As well, tell your little one the end result if he refuses to do as you say – but because toddlers learn from actions, make sure you follow through. "If your toddler is refusing to do things you reasonably want done, make sure you remind your toddler that until he does what's been asked, you're not going to do X (which he wants to do)," Dr. Baum says. "Respectfully say, 'I know you want to do X and we'll do that as soon as we finish what I've told you we need to do first.' Again, don't give in but remain respectfully calm."

Make sure your toddler understands the connection between his refusal to listen or complete a task with the time-out or loss of an important toy or privilege – and this could be a challenge if he's getting visibly upset. Get down on his level and look into his eyes, ensuring that he understands the consequences for his actions.

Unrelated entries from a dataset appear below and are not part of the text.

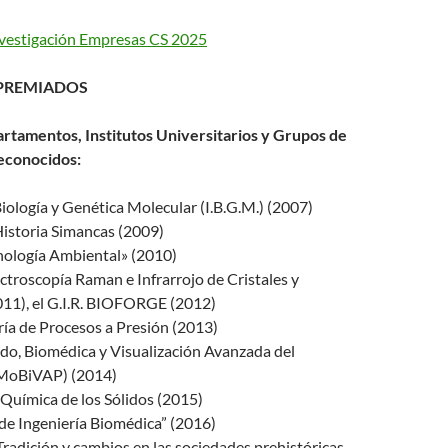
vestigación Empresas CS 2025
 PREMIADOS
tamentos, Institutos Universitarios y Grupos de
econocidos:
Biología y Genética Molecular (I.B.G.M.) (2007)
Historia Simancas (2009)
cnología Ambiental» (2010)
ectroscopía Raman e Infrarrojo de Cristales y
011), el G.I.R. BIOFORGE (2012)
ería de Procesos a Presión (2013)
do, Biomédica y Visualización Avanzada del
(MoBiVAP) (2014)
y Química de los Sólidos (2015)
de Ingeniería Biomédica” (2016)
 Tradición y cambios en las sociedades prehistóricas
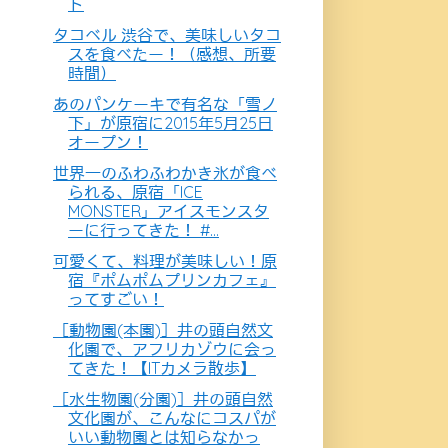
ト
タコベル 渋谷で、美味しいタコ
スを食べたー！（感想、所要
時間）
あのパンケーキで有名な「雪ノ
下」が原宿に2015年5月25日
オープン！
世界一のふわふわかき氷が食べ
られる、原宿「ICE
MONSTER」アイスモンスタ
ーに行ってきた！ #...
可愛くて、料理が美味しい！原
宿『ポムポムプリンカフェ』
ってすごい！
［動物園(本園)］井の頭自然文
化園で、アフリカゾウに会っ
てきた！【ITカメラ散歩】
［水生物園(分園)］井の頭自然
文化園が、こんなにコスパが
いい動物園とは知らなかっ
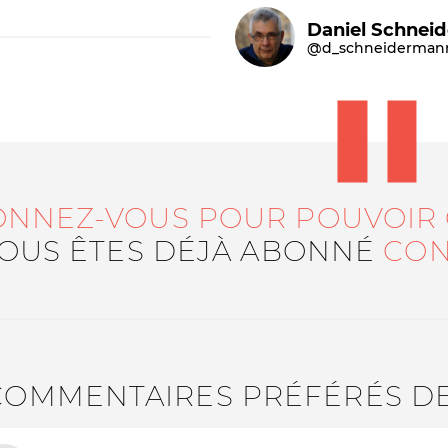
Daniel Schnei
@d_schneiderman
ONNEZ-VOUS POUR POUVOIR
Le médiateur
L'équipe
VOUS ÊTES DÉJÀ ABONNÉ
CON
COMMENTAIRES PRÉFÉRÉS D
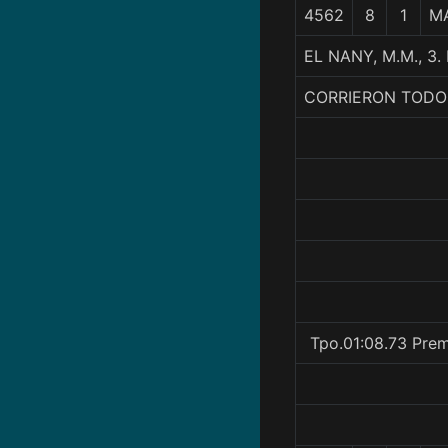
4562
8
1
M
EL NANY, M.M., 
CORRIERON TODO
Tpo.01:08.73 Prem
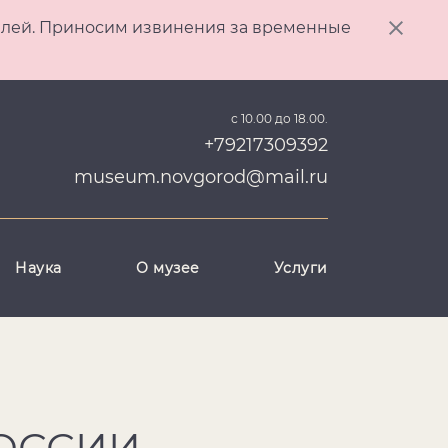
ителей. Приносим извинения за временные
с 10.00 до 18.00.
+79217309392
museum.novgorod@mail.ru
Наука
О музее
Услуги
ОССИИ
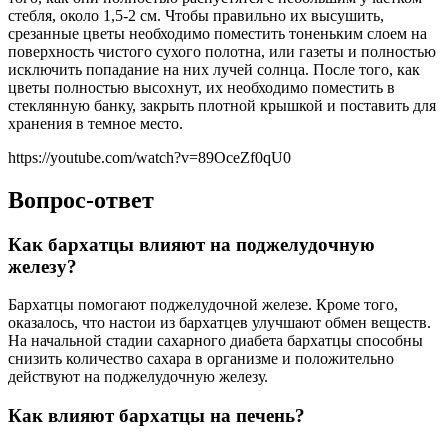
стебля, около 1,5-2 см. Чтобы правильно их высушить,
срезанные цветы необходимо поместить тоненьким слоем на
поверхность чистого сухого полотна, или газеты и полностью
исключить попадание на них лучей солнца. После того, как
цветы полностью высохнут, их необходимо поместить в
стеклянную банку, закрыть плотной крышкой и поставить для
хранения в темное место.
https://youtube.com/watch?v=89OceZf0qU0
Вопрос-ответ
Как бархатцы влияют на поджелудочную
железу?
Бархатцы помогают поджелудочной железе. Кроме того,
оказалось, что настои из бархатцев улучшают обмен веществ.
На начальной стадии сахарного диабета бархатцы способны
снизить количество сахара в организме и положительно
действуют на поджелудочную железу.
Как влияют бархатцы на печень?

Want to respect your little one's independence while making him own up to his actions? Dr. Baum suggests asking your toddler, "What is stopping you from doing what I've just asked you to do?" Then listen to the answer and address each point your toddler makes.

Avoiding and Handling Meltdowns

Aside from clearly communicating with a little person who really wants to be heard, you may also want to take a hard look at your daily schedule. "An important thing to remember is to establish a routine," Dr. Buchalter says. "Toddlers require a fair amount of sleep, so try to establish a reasonable bedtime and naps so that your toddler doesn't become overtired and cranky. Toddlers also need proper nourishment to keep up with their active bodies, so be sure to provide him with good meals and healthy snacks throughout the day. Remember: a hungry and tired toddler equals a cranky toddler who doesn't listen."

But sometimes, despite all the rational communication, your toddler goes into meltdown. "Any parent of a toddler has experienced a temper tantrum at one time or another," Dr. Buchalter says. "The key to getting through it is to remain calm. If you get agitated, it might upset your toddler even more. Stay calm – your composure will eventually rub off on your child."